--- Begin MATERIAL SUPPLIED ---
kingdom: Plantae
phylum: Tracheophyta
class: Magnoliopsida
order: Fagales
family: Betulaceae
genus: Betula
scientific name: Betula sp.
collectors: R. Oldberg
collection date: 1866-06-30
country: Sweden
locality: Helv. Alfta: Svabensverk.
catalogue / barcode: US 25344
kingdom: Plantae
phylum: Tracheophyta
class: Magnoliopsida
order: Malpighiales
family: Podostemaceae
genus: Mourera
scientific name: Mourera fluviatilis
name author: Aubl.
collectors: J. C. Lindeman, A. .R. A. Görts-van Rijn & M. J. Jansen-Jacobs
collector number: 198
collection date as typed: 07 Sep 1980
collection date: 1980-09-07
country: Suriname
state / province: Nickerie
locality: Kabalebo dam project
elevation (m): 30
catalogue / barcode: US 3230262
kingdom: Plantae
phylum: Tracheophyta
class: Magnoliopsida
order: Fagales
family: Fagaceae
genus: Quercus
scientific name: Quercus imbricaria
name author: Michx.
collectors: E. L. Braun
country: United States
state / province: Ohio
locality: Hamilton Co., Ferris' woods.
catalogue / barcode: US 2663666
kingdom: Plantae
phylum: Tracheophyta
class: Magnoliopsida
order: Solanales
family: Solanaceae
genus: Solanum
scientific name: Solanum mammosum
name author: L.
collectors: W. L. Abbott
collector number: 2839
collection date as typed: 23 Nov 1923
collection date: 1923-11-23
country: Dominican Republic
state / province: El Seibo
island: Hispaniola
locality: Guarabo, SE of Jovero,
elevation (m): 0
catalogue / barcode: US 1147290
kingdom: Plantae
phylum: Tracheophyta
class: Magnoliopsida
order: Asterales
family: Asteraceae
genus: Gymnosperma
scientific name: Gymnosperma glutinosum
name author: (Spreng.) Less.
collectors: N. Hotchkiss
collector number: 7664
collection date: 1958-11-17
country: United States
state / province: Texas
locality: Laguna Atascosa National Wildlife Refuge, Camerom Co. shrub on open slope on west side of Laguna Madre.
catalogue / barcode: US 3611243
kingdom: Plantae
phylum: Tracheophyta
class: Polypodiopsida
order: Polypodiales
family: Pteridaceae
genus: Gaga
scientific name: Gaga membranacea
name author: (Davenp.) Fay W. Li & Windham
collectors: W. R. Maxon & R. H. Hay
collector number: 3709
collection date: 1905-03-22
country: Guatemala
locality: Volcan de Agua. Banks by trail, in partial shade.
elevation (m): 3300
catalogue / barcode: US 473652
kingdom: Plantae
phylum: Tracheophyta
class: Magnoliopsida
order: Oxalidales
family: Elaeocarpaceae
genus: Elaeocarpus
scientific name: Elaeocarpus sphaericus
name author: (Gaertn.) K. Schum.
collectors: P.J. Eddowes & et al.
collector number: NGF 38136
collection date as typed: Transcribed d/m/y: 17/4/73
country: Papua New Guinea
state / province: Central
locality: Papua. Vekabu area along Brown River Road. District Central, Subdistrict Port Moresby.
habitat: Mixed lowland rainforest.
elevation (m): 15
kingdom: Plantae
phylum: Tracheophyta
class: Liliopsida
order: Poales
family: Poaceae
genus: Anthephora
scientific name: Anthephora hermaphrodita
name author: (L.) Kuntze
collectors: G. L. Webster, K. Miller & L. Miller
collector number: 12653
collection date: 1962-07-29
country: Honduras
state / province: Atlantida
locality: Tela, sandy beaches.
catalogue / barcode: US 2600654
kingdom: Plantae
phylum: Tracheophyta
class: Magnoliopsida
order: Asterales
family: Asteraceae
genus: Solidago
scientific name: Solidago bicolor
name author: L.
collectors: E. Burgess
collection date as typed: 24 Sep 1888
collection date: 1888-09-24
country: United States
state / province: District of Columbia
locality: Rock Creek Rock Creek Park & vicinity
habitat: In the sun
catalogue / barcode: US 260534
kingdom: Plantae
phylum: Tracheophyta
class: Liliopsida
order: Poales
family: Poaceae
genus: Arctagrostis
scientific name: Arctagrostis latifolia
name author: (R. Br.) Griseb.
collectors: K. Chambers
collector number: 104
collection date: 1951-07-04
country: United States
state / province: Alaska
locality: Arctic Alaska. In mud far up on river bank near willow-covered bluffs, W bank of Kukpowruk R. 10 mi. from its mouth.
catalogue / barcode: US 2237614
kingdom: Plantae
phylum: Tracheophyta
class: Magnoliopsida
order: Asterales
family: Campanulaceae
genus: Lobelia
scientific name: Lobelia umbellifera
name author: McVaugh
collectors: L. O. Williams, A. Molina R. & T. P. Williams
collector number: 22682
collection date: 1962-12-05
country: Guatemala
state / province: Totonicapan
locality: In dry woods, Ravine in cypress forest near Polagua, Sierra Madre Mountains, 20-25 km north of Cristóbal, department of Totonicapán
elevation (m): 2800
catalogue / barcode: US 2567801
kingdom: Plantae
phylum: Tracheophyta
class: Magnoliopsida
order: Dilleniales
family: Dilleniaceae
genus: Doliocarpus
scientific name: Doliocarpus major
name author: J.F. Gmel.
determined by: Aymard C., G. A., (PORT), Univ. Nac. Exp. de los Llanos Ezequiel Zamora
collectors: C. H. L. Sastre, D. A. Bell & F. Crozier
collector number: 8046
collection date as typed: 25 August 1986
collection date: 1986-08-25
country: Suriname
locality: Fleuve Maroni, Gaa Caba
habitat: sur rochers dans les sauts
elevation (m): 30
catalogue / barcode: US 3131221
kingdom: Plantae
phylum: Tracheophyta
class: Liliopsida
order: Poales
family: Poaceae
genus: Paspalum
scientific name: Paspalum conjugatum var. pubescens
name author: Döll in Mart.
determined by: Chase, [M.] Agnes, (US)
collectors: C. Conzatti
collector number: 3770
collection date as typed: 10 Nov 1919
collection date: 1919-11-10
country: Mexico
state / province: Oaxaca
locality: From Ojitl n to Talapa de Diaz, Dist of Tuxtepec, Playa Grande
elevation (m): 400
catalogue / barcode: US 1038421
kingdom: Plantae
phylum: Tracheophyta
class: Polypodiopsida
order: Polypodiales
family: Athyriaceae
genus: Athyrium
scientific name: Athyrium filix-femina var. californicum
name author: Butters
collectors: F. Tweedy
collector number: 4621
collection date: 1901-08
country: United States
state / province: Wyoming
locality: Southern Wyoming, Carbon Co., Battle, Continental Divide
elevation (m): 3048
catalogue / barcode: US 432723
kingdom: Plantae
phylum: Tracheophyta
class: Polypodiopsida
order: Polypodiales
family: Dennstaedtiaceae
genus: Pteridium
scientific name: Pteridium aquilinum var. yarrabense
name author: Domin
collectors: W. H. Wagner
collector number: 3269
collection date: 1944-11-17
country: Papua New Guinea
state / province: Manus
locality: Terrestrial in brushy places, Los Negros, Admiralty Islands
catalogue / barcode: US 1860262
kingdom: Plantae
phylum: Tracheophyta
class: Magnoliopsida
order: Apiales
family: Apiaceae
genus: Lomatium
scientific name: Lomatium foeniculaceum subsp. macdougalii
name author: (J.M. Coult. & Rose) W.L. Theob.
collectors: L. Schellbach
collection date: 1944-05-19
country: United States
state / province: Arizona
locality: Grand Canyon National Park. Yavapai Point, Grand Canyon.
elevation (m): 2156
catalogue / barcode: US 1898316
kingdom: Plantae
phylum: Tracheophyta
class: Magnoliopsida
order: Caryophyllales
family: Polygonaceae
--- End MATERIAL SUPPLIED ---
* GOAL OF THE EXERCISE *
Copy all of the data above line for line, changing nothing.

* RIGHT ANSWER *
kingdom: Plantae
phylum: Tracheophyta
class: Magnoliopsida
order: Fagales
family: Betulaceae
genus: Betula
scientific name: Betula sp.
collectors: R. Oldberg
collection date: 1866-06-30
country: Sweden
locality: Helv. Alfta: Svabensverk.
catalogue / barcode: US 25344
kingdom: Plantae
phylum: Tracheophyta
class: Magnoliopsida
order: Malpighiales
family: Podostemaceae
genus: Mourera
scientific name: Mourera fluviatilis
name author: Aubl.
collectors: J. C. Lindeman, A. .R. A. Görts-van Rijn & M. J. Jansen-Jacobs
collector number: 198
collection date as typed: 07 Sep 1980
collection date: 1980-09-07
country: Suriname
state / province: Nickerie
locality: Kabalebo dam project
elevation (m): 30
catalogue / barcode: US 3230262
kingdom: Plantae
phylum: Tracheophyta
class: Magnoliopsida
order: Fagales
family: Fagaceae
genus: Quercus
scientific name: Quercus imbricaria
name author: Michx.
collectors: E. L. Braun
country: United States
state / province: Ohio
locality: Hamilton Co., Ferris' woods.
catalogue / barcode: US 2663666
kingdom: Plantae
phylum: Tracheophyta
class: Magnoliopsida
order: Solanales
family: Solanaceae
genus: Solanum
scientific name: Solanum mammosum
name author: L.
collectors: W. L. Abbott
collector number: 2839
collection date as typed: 23 Nov 1923
collection date: 1923-11-23
country: Dominican Republic
state / province: El Seibo
island: Hispaniola
locality: Guarabo, SE of Jovero,
elevation (m): 0
catalogue / barcode: US 1147290
kingdom: Plantae
phylum: Tracheophyta
class: Magnoliopsida
order: Asterales
family: Asteraceae
genus: Gymnosperma
scientific name: Gymnosperma glutinosum
name author: (Spreng.) Less.
collectors: N. Hotchkiss
collector number: 7664
collection date: 1958-11-17
country: United States
state / province: Texas
locality: Laguna Atascosa National Wildlife Refuge, Camerom Co. shrub on open slope on west side of Laguna Madre.
catalogue / barcode: US 3611243
kingdom: Plantae
phylum: Tracheophyta
class: Polypodiopsida
order: Polypodiales
family: Pteridaceae
genus: Gaga
scientific name: Gaga membranacea
name author: (Davenp.) Fay W. Li & Windham
collectors: W. R. Maxon & R. H. Hay
collector number: 3709
collection date: 1905-03-22
country: Guatemala
locality: Volcan de Agua. Banks by trail, in partial shade.
elevation (m): 3300
catalogue / barcode: US 473652
kingdom: Plantae
phylum: Tracheophyta
class: Magnoliopsida
order: Oxalidales
family: Elaeocarpaceae
genus: Elaeocarpus
scientific name: Elaeocarpus sphaericus
name author: (Gaertn.) K. Schum.
collectors: P.J. Eddowes & et al.
collector number: NGF 38136
collection date as typed: Transcribed d/m/y: 17/4/73
country: Papua New Guinea
state / province: Central
locality: Papua. Vekabu area along Brown River Road. District Central, Subdistrict Port Moresby.
habitat: Mixed lowland rainforest.
elevation (m): 15
kingdom: Plantae
phylum: Tracheophyta
class: Liliopsida
order: Poales
family: Poaceae
genus: Anthephora
scientific name: Anthephora hermaphrodita
name author: (L.) Kuntze
collectors: G. L. Webster, K. Miller & L. Miller
collector number: 12653
collection date: 1962-07-29
country: Honduras
state / province: Atlantida
locality: Tela, sandy beaches.
catalogue / barcode: US 2600654
kingdom: Plantae
phylum: Tracheophyta
class: Magnoliopsida
order: Asterales
family: Asteraceae
genus: Solidago
scientific name: Solidago bicolor
name author: L.
collectors: E. Burgess
collection date as typed: 24 Sep 1888
collection date: 1888-09-24
country: United States
state / province: District of Columbia
locality: Rock Creek Rock Creek Park & vicinity
habitat: In the sun
catalogue / barcode: US 260534
kingdom: Plantae
phylum: Tracheophyta
class: Liliopsida
order: Poales
family: Poaceae
genus: Arctagrostis
scientific name: Arctagrostis latifolia
name author: (R. Br.) Griseb.
collectors: K. Chambers
collector number: 104
collection date: 1951-07-04
country: United States
state / province: Alaska
locality: Arctic Alaska. In mud far up on river bank near willow-covered bluffs, W bank of Kukpowruk R. 10 mi. from its mouth.
catalogue / barcode: US 2237614
kingdom: Plantae
phylum: Tracheophyta
class: Magnoliopsida
order: Asterales
family: Campanulaceae
genus: Lobelia
scientific name: Lobelia umbellifera
name author: McVaugh
collectors: L. O. Williams, A. Molina R. & T. P. Williams
collector number: 22682
collection date: 1962-12-05
country: Guatemala
state / province: Totonicapan
locality: In dry woods, Ravine in cypress forest near Polagua, Sierra Madre Mountains, 20-25 km north of Cristóbal, department of Totonicapán
elevation (m): 2800
catalogue / barcode: US 2567801
kingdom: Plantae
phylum: Tracheophyta
class: Magnoliopsida
order: Dilleniales
family: Dilleniaceae
genus: Doliocarpus
scientific name: Doliocarpus major
name author: J.F. Gmel.
determined by: Aymard C., G. A., (PORT), Univ. Nac. Exp. de los Llanos Ezequiel Zamora
collectors: C. H. L. Sastre, D. A. Bell & F. Crozier
collector number: 8046
collection date as typed: 25 August 1986
collection date: 1986-08-25
country: Suriname
locality: Fleuve Maroni, Gaa Caba
habitat: sur rochers dans les sauts
elevation (m): 30
catalogue / barcode: US 3131221
kingdom: Plantae
phylum: Tracheophyta
class: Liliopsida
order: Poales
family: Poaceae
genus: Paspalum
scientific name: Paspalum conjugatum var. pubescens
name author: Döll in Mart.
determined by: Chase, [M.] Agnes, (US)
collectors: C. Conzatti
collector number: 3770
collection date as typed: 10 Nov 1919
collection date: 1919-11-10
country: Mexico
state / province: Oaxaca
locality: From Ojitl n to Talapa de Diaz, Dist of Tuxtepec, Playa Grande
elevation (m): 400
catalogue / barcode: US 1038421
kingdom: Plantae
phylum: Tracheophyta
class: Polypodiopsida
order: Polypodiales
family: Athyriaceae
genus: Athyrium
scientific name: Athyrium filix-femina var. californicum
name author: Butters
collectors: F. Tweedy
collector number: 4621
collection date: 1901-08
country: United States
state / province: Wyoming
locality: Southern Wyoming, Carbon Co., Battle, Continental Divide
elevation (m): 3048
catalogue / barcode: US 432723
kingdom: Plantae
phylum: Tracheophyta
class: Polypodiopsida
order: Polypodiales
family: Dennstaedtiaceae
genus: Pteridium
scientific name: Pteridium aquilinum var. yarrabense
name author: Domin
collectors: W. H. Wagner
collector number: 3269
collection date: 1944-11-17
country: Papua New Guinea
state / province: Manus
locality: Terrestrial in brushy places, Los Negros, Admiralty Islands
catalogue / barcode: US 1860262
kingdom: Plantae
phylum: Tracheophyta
class: Magnoliopsida
order: Apiales
family: Apiaceae
genus: Lomatium
scientific name: Lomatium foeniculaceum subsp. macdougalii
name author: (J.M. Coult. & Rose) W.L. Theob.
collectors: L. Schellbach
collection date: 1944-05-19
country: United States
state / province: Arizona
locality: Grand Canyon National Park. Yavapai Point, Grand Canyon.
elevation (m): 2156
catalogue / barcode: US 1898316
kingdom: Plantae
phylum: Tracheophyta
class: Magnoliopsida
order: Caryophyllales
family: Polygonaceae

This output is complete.